Page extract:
You would fucking love Geek Lab. You should talk to them. So what they do is they create fake store pages to test creative for mobile games. So if you want to build a match game, they'll test like a bunch of different fake absolute, but real app store pages and you can measure impressions and see down the funnel. It's not just people clicking on ads. also clicking fake store pages, right? Like, how much of the funnel can I test and see what CPIs end up like? And that to me starts with a theory about what is the product that's going to resonate with consumers? What is the creative and the only time I mean it's not multi-arm bandit, but hyper casuals does this really well, right? Like they'll take a core and they'll re-skin it a hundred different times and see which is the creative that pairs best with the core gameplay. That stuff is a little more engineering E, but I think a lot of the fun experimentation comes from the model.

Julian:

Yeah. And this creative stuff also is an area though, where game companies can use bandits also, right? I say like part of. Why bandits aren't

Phillip Black-1:

Okay.

Julian:

as common maybe in gaming is actually the complex nature of them and the challenges we discussed right around engaged communities, the complex systems, the long-term effects that matter. If we actually go over to the Game Data Pros block, so game data pros.com/block, we have a case study on there. For Bandit experiment, we ran with a gaming company around creative optimization. And we actually had some interesting findings doing that.

Eguan:

I wanna touch on something on that note, which, what Julian mentioned earlier, which is about the qualitative, the low sample size, just big impact. You're not really trying to measure anything explicitly. You're just I made this change. Are people wowed? Did they have a strong reaction or not? Do you consider that scientific Phil? If it's like I made head shots. When you shoot someone in the head, there's an explosion of blood and it plays a sound effect, And I have people play it. And if they react strongly to that, then I think it's a good thing. And if they don't, then it's a bad thing. is that an experiment or?

Phillip Black-1:

Yeah I don't think that science, as we've generally understood it, I don't think you need a randomized control trial to do science. And we know this because there's so many parts of science, that have come with non testable hypothesis, non results, especially in physics too. So I don't think we can boil down science to just that. I would say having a theory and going out and trying to falsify it, to me is the most important part here. And I think the. The gold standard of randomized control tiles is one way to falsify, and I think it gives you a higher level of confidence than what you just suggested. But he, like the designer would have a theory I think this is something that's gonna resonate with players. It's not really well defined. But I think you can say, okay, did this resonate with What's my strategy to figure out whether or not this resonated with players? gonna talk with them afterwards. Don't get me wrong that, that is so rife with the 50 million things that we could all name off the top of our head. But they had a strategy beforehand and they sought to influence the variable and they tried to measure it afterwards. That, to me, is a scientific loop. it's just a sloppy set of tools to get it done.

Study questions:
1. In the transcript, what does Geek Lab create to test creative for mobile games?
2. Reproduce word for word everything in the transcript from "I wanna touch" down to "an experiment or?".

Data listing:

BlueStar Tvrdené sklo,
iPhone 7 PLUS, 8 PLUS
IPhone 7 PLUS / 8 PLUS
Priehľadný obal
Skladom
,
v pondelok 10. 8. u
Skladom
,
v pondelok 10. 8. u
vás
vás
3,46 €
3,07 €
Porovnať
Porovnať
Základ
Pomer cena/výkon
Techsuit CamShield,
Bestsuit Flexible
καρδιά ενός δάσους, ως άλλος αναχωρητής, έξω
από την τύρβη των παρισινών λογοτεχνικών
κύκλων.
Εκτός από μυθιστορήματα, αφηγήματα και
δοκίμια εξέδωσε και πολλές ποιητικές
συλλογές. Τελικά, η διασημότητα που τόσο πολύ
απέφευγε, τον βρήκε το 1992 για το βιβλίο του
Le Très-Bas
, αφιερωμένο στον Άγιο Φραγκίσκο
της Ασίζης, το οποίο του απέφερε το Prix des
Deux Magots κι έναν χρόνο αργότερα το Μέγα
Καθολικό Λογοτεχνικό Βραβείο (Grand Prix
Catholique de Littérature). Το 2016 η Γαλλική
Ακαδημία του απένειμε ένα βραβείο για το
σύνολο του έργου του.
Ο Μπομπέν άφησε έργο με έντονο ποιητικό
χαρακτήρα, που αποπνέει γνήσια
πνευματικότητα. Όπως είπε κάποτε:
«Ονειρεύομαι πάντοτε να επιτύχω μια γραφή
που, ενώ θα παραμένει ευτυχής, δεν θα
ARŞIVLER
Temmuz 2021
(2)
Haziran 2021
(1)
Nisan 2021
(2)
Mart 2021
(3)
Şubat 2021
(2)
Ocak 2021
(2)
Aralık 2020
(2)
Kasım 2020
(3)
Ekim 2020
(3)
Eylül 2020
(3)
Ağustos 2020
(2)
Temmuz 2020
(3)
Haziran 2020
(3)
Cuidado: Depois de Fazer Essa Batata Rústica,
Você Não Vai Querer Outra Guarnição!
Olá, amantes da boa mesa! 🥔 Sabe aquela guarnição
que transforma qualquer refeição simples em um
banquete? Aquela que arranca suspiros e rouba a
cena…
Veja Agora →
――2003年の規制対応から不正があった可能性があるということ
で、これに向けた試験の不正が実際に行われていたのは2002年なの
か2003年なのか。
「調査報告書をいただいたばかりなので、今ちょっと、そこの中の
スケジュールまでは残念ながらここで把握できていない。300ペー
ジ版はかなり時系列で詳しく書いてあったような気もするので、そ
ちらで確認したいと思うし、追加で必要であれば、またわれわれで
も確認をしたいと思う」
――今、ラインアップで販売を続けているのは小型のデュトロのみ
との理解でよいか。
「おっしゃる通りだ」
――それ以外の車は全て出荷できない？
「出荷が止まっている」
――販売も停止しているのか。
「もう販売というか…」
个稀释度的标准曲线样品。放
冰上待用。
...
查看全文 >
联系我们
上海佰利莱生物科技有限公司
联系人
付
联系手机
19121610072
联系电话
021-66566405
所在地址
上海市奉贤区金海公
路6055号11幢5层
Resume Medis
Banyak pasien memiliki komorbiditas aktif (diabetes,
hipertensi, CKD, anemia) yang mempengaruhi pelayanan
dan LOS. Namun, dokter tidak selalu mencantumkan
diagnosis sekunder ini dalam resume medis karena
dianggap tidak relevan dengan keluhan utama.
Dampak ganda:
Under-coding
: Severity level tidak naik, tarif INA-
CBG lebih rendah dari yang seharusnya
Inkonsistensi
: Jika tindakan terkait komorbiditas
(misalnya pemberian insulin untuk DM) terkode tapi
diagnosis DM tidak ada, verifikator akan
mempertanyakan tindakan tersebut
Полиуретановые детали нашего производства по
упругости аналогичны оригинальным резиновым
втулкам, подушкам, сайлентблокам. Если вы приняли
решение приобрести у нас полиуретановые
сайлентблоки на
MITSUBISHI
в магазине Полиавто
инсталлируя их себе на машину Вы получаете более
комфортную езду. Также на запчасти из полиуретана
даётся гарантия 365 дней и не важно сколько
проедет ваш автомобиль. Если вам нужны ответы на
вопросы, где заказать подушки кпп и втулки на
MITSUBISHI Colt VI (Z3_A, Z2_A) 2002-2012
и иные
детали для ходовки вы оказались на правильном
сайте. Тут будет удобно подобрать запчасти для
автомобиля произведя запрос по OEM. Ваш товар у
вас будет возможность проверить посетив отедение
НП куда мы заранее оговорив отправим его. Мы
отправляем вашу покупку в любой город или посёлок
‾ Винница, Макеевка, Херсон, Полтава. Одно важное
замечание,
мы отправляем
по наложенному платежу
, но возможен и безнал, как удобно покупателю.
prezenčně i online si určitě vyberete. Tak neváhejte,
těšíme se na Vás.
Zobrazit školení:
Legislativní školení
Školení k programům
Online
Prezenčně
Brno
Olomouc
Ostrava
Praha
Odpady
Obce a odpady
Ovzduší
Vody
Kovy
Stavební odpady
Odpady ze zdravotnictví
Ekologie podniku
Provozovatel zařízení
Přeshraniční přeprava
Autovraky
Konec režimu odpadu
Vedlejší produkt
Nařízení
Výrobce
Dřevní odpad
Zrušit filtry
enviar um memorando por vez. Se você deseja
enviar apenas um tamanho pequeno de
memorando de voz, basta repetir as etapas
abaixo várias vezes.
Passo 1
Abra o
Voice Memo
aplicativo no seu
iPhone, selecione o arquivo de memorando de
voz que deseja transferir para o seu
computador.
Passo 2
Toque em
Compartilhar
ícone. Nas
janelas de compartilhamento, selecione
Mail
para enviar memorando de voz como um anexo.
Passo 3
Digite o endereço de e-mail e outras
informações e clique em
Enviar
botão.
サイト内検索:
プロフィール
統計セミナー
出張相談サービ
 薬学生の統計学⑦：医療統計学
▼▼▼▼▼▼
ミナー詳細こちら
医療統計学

List of answers:
1. Fake store pages.

2.
I wanna touch on something on that note, which, what Julian mentioned earlier, which is about the qualitative, the low sample size, just big impact. You're not really trying to measure anything explicitly. You're just I made this change. Are people wowed? Did they have a strong reaction or not? Do you consider that scientific Phil? If it's like I made head shots. When you shoot someone in the head, there's an explosion of blood and it plays a sound effect, And I have people play it. And if they react strongly to that, then I think it's a good thing. And if they don't, then it's a bad thing. is that an experiment or?